# Action item
Each entry that follows is to be duplicated exactly, without its images.

□ □ □ □

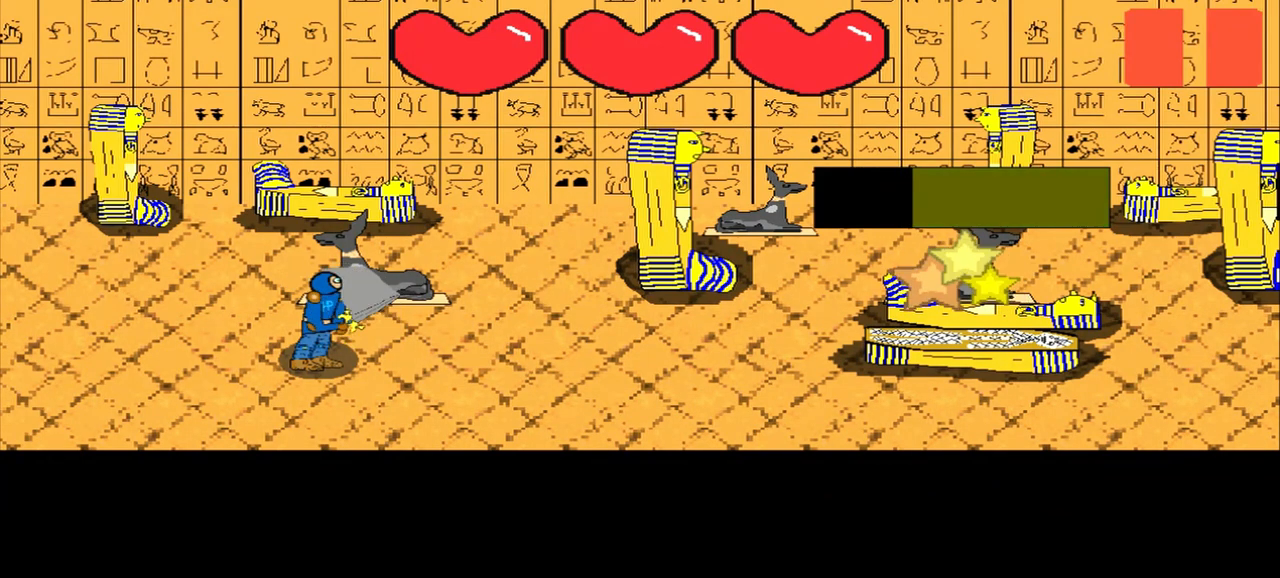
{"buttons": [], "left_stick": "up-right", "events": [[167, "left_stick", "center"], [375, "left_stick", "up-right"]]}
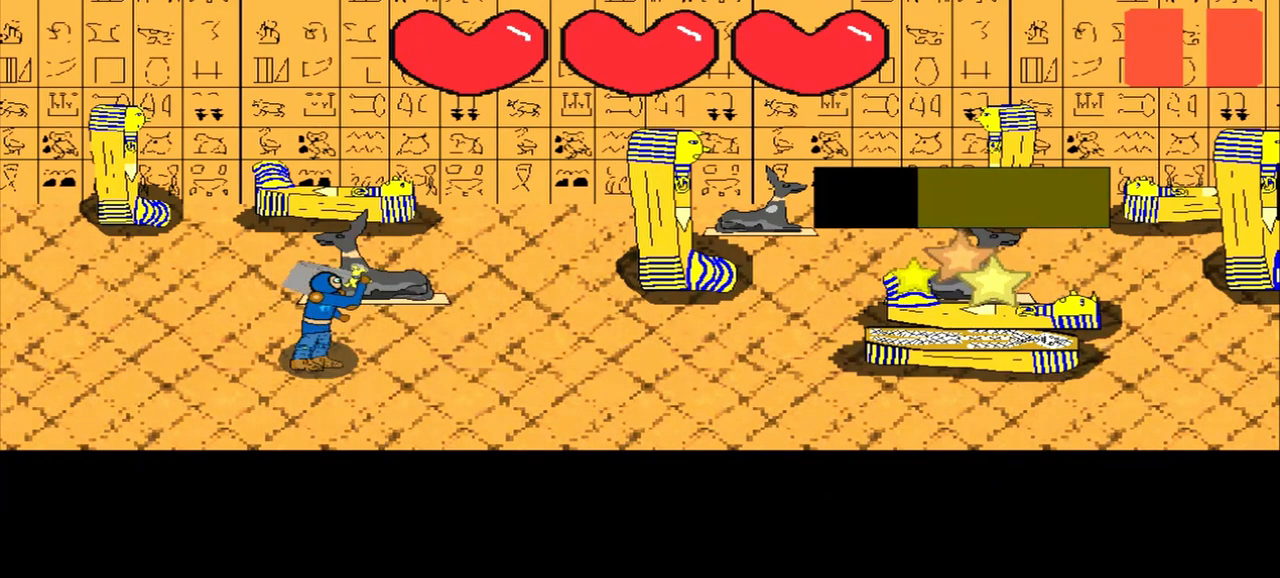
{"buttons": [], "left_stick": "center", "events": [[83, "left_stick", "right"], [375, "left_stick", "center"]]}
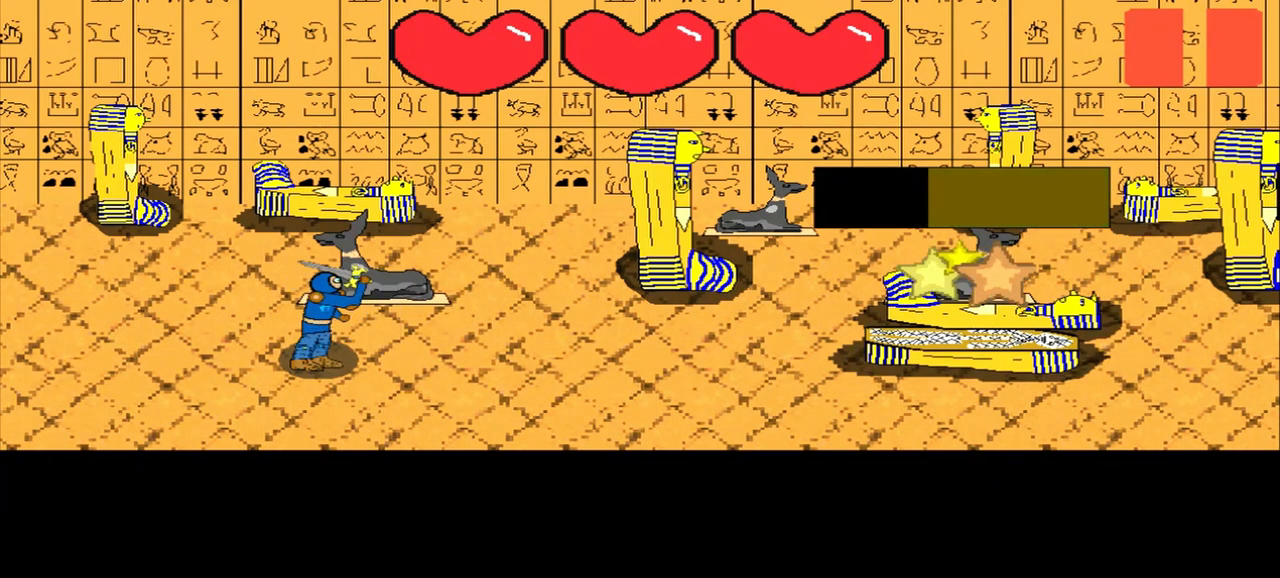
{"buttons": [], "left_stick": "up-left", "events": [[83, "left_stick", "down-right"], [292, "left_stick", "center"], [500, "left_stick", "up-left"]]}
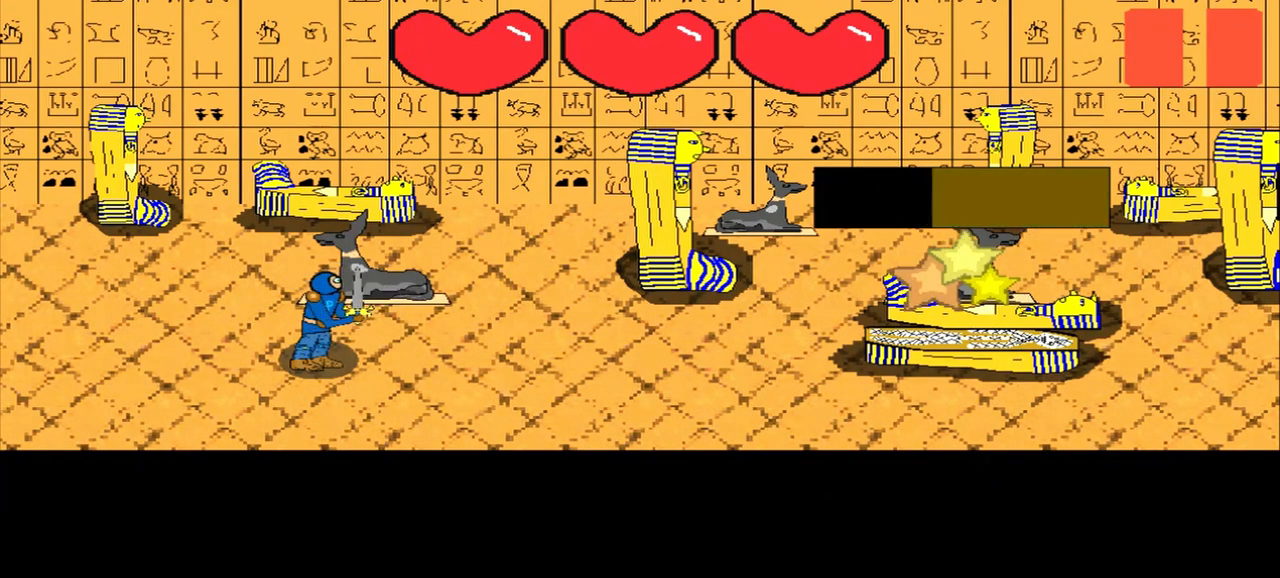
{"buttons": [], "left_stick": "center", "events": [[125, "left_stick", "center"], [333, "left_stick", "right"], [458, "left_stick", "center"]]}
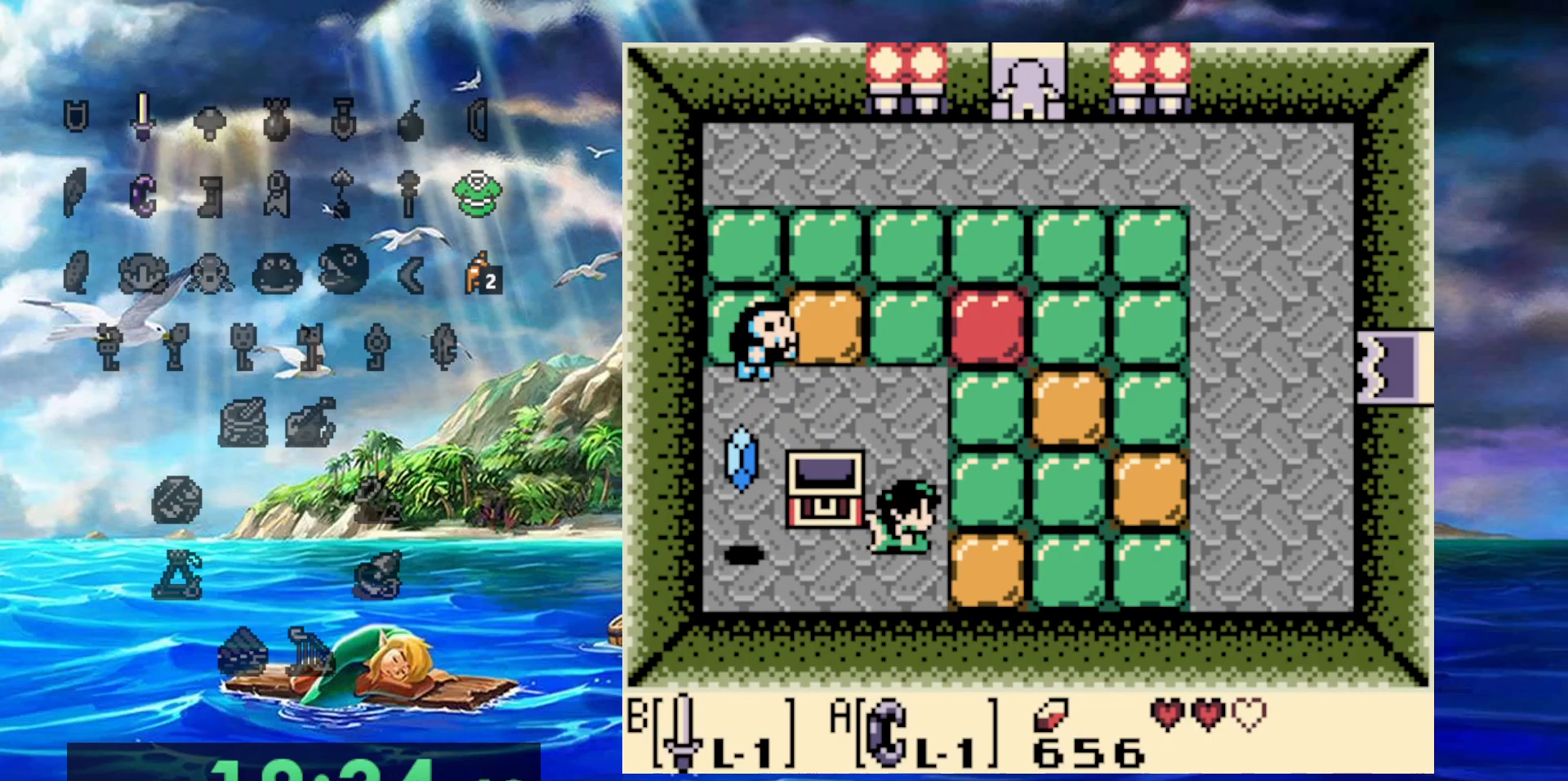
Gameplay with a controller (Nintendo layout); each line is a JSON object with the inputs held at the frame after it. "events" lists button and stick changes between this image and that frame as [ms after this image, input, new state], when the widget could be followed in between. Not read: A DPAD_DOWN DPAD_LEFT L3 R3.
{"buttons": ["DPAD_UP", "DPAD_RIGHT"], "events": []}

□ □ □ □

# Written solution
{"buttons": [], "left_stick": "up-right", "events": [[167, "left_stick", "center"], [375, "left_stick", "up-right"]]}
{"buttons": [], "left_stick": "center", "events": [[83, "left_stick", "right"], [375, "left_stick", "center"]]}
{"buttons": [], "left_stick": "up-left", "events": [[83, "left_stick", "down-right"], [292, "left_stick", "center"], [500, "left_stick", "up-left"]]}
{"buttons": [], "left_stick": "center", "events": [[125, "left_stick", "center"], [333, "left_stick", "right"], [458, "left_stick", "center"]]}
Gameplay with a controller (Nintendo layout); each line is a JSON object with the inputs held at the frame after it. "events" lists button and stick changes between this image and that frame as [ms after this image, input, new state], when the widget could be followed in between. Not read: A DPAD_DOWN DPAD_LEFT L3 R3.
{"buttons": ["DPAD_UP", "DPAD_RIGHT"], "events": []}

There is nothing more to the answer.